In this piece of coursework, I'm going to discover the relation ship

between man and nature, using two poets' works.

The poets I am studying are Robert Frost and R. S. Thomas. The works I

have chosen by Robert Frost are Mending Wall, Two Look At Two, After

Apple-Picking, and Mowing. I will study Mowing and Mending Wall in

more detail.

The works I have chosen to study by R. S. Thomas are Lore, Farm Child,

The Evacuee, and Cynddlan On A Tractor. I will be studying Lore and

The Evacuee in more detail.

Mowing - Robert Frost.

This poem is, as the title suggests, about mowing. It's one man out in

the fields mowing with his scythe and his imagination running away

with him, making him think that his scythe was whispering.

"What was it it whispered? I know not my self.

…The silence, which was why it whispered and did not speak." It's

silent in the fields, only a bird or two, maybe, to keep him company.

It's so silent, his mind makes him think that there is something else

there; he's basically going mad from the silence.

**SOURCE INFORMATION:**
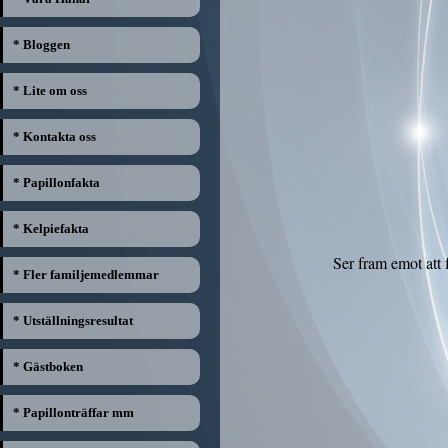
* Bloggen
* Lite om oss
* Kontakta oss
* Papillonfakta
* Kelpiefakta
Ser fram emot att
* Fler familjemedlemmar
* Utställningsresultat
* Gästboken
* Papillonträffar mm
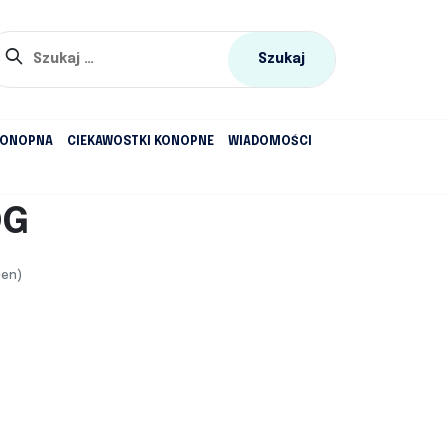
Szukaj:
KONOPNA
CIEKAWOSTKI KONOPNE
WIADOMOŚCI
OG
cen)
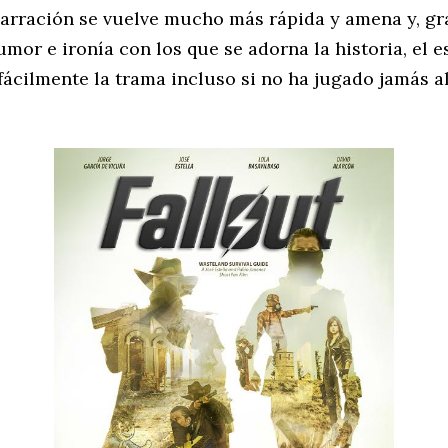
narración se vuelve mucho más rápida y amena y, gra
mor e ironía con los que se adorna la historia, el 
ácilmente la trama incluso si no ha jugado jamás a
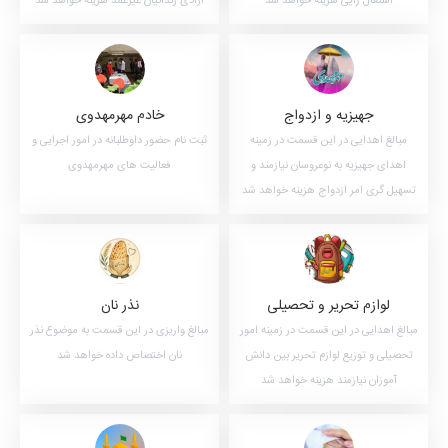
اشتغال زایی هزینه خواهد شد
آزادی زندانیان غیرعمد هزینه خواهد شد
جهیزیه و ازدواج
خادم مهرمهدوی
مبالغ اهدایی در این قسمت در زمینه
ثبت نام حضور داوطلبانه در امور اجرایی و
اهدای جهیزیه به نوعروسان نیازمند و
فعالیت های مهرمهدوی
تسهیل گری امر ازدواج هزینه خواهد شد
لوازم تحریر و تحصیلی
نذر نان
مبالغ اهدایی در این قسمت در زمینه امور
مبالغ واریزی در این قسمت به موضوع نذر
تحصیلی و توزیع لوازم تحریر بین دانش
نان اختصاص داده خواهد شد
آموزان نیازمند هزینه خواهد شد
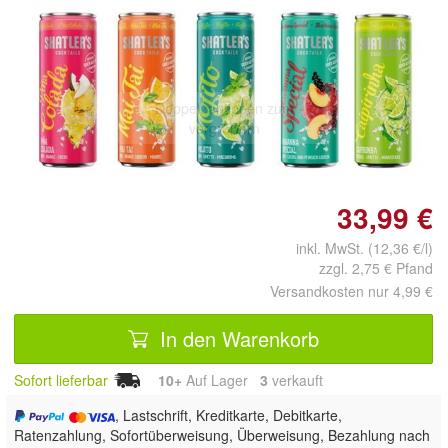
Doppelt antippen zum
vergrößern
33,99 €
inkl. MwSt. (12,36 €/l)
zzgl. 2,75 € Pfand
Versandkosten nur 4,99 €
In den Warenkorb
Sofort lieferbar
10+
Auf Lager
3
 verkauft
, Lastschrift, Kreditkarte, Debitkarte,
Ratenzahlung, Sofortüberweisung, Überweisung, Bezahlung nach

**EXERCISES:**
a) Please edit the records from the line with "اشتغال زایی هزینه خواهد شد" to the line with "مبالغ واریزی در این قسمت به موضوع نذر", replacing "جهیزیه" with "جهاز" and keeping everything else the same. Return only those lines.
b) Carry on the coursework essay about man and nature in the poems of Robert Frost and R. S. Thomas from its final sentence.

**ANSWERS FOR THE EXERCISE:**
a)
اشتغال زایی هزینه خواهد شد
آزادی زندانیان غیرعمد هزینه خواهد شد
جهاز و ازدواج
خادم مهرمهدوی
مبالغ اهدایی در این قسمت در زمینه
ثبت نام حضور داوطلبانه در امور اجرایی و
اهدای جهاز به نوعروسان نیازمند و
فعالیت های مهرمهدوی
تسهیل گری امر ازدواج هزینه خواهد شد
لوازم تحریر و تحصیلی
نذر نان
مبالغ اهدایی در این قسمت در زمینه امور
مبالغ واریزی در این قسمت به موضوع نذر

b)
He personifies the scythe, saying that it 'whispered'. You and I both

know that that scythe, that any scythe, is an inanimate object, it

can't talk. His imagination runs away with him.

The language used in this poem is rather more formal than you would

hear in normal language. Could you imagine saying, 'what was it

he/she/it/they whispered? I know not myself.'? You would think, if

anyone said that now, that they were mad. You don't hear people saying

things like that, except in Shakespeare. Which is probably where Mr.

Frost got a lot of his ideas from, as it sounds like the kind of thing

that Shakespeare would say.

The ideas are very fanciful, a scythe whispering? Not an everyday

topic, is it? He is very imaginative, and can be compared to William

Wordsworth. Wordsworth also had very fanciful and imaginative ideas.